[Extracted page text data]
───

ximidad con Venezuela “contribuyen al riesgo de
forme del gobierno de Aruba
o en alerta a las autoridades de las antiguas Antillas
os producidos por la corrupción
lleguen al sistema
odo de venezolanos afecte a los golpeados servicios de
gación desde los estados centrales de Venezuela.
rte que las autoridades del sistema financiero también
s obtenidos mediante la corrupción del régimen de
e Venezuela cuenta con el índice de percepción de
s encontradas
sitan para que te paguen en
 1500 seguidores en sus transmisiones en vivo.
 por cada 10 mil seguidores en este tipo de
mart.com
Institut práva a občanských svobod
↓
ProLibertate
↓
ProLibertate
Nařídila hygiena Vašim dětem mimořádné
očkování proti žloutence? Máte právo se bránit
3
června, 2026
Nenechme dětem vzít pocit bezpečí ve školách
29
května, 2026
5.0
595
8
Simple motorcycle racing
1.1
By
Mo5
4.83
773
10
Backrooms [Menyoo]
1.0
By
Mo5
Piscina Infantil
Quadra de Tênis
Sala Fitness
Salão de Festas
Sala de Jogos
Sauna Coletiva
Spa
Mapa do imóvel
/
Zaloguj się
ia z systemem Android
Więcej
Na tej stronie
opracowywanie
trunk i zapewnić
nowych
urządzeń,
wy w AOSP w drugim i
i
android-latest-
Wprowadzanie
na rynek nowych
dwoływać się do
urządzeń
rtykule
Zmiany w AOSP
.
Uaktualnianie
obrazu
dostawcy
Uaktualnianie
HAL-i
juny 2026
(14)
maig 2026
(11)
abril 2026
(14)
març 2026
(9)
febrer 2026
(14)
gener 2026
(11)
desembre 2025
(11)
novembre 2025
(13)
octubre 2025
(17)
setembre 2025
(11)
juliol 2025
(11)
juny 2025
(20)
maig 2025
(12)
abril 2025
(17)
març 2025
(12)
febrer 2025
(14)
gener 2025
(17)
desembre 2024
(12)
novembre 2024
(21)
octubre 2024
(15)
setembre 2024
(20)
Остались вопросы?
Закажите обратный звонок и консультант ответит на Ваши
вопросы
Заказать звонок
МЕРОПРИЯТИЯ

───

WHAT YOU WILL DO
Collect every line of the entries above that contains the string "Venezuela". The match is case-sensitive.

TASK RESPONSE
ximidad con Venezuela “contribuyen al riesgo de
gación desde los estados centrales de Venezuela.
e Venezuela cuenta con el índice de percepción de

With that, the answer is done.